Dozier was introduced by Carlow President Mary Hines, who said that both Dozier and Torre use “the power of words to bring us to a fuller understanding of our shared humanity and our connection to each other.”

Before beginning her reporting career in the Middle East, where she reported on over 300 stories in Iraq, Dozier attended Wellesley College, where she was involved with political activism. She graduated in 1987 with a bachelor’s degree in human rights, hoping to work overseas.

“I realized these [activists] were risking their lives trying to get The New York Times to publish [their message],” she said. “I wanted to be on the deciding end to help get the message out.”

Dozier attended the University of Virginia to obtain a master’s degree in foreign affairs. At first, she was unsure of whether to become a diplomat or a journalist; however, the first Gulf War helped make up her mind.

“Here I was reading about it while [the journalists] were over there seeing it,” she said.

After receiving her master’s degree in 1993, Dozier won an alumni grant from Wellesley and went to Cairo, where she freelanced for CBS Radio and The Washington Post. In 1996, she moved to London to work with the BBC World Service before she decided to break into television.

“I was killing myself covering these stories, but when you’re in radio, you’re there by yourself,” she said. In television, she said, there is a collaborative team.

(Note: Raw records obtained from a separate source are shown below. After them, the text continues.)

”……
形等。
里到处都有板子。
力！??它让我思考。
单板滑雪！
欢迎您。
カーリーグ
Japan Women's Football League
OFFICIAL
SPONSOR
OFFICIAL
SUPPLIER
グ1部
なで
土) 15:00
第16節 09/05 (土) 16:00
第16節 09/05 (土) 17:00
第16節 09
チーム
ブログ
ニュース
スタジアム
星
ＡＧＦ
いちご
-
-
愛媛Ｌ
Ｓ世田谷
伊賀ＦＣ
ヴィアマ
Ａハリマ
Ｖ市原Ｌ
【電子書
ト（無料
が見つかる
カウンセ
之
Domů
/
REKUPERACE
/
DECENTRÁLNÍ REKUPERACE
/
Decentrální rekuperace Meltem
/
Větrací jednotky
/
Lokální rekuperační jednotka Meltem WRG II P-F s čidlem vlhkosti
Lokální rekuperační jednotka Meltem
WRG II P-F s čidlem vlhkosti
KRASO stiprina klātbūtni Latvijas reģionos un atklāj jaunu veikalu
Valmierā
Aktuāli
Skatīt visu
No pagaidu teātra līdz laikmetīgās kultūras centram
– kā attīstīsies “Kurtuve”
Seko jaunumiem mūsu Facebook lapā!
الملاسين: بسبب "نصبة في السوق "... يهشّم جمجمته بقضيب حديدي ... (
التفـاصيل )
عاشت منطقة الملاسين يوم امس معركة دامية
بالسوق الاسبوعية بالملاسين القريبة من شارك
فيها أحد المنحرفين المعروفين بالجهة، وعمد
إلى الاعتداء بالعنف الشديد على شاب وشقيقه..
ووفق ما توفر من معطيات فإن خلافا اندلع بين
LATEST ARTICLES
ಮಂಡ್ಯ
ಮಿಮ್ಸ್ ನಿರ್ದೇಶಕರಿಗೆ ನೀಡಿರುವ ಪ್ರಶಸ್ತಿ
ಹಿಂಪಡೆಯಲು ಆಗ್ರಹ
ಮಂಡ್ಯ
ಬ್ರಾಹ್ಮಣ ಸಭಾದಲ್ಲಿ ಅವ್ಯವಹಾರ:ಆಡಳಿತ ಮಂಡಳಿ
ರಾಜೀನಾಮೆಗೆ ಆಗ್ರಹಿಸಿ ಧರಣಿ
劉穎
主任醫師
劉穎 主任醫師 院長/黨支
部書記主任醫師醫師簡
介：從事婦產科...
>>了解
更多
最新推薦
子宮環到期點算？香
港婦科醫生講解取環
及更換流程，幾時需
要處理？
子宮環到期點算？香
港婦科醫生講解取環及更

In 2003, she was assigned to cover the war in Baghdad, her first network assignment for CBS. According to Dozier, nobody wanted to go to Baghdad; but, despite the danger of the situation and several close encounters, Dozier continued to cover the stories.

On Memorial Day 2006, Dozier and her team were heading to an area about to be handed over to Iraqi control. However, they stopped to visit a site where a car bomb had gone off the day before. When Dozier and the others with her neared the car and were within 30 feet of it, the car bomb was remotely detonated, killing cameraman Paul Douglas and soundman James Brolan instantly, as well as others on site. Dozier was severely injured.

Despite the setback, Dozier was enthusiastic about the change in the media’s perception of the Middle East. While she has been criticized for showing the other side’s views and opinions of the U.S. presence in Iraq, she told the audience she continues to support her reporting methods.

“We know what we think. It’s my job to show what they think,” she said.

Dozier closed her lecture with her thoughts about how to improve the Middle East crisis.

“Within the military, there’s a growing sense of religion and culture,” she said. “You must respect the culture or you can’t help them. You have to ask where they want help. When we try to put ourselves in their shoes, we’ll be on the road to figuring out how to fix things.”